» Problem statement
Write out all of the records, keeping each one exactly as written.
--- START ---
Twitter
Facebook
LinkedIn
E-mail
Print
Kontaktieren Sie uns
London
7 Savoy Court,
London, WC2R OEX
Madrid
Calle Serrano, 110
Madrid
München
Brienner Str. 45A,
--- END ---
» Answer for this exercise
Twitter
Facebook
LinkedIn
E-mail
Print
Kontaktieren Sie uns
London
7 Savoy Court,
London, WC2R OEX
Madrid
Calle Serrano, 110
Madrid
München
Brienner Str. 45A,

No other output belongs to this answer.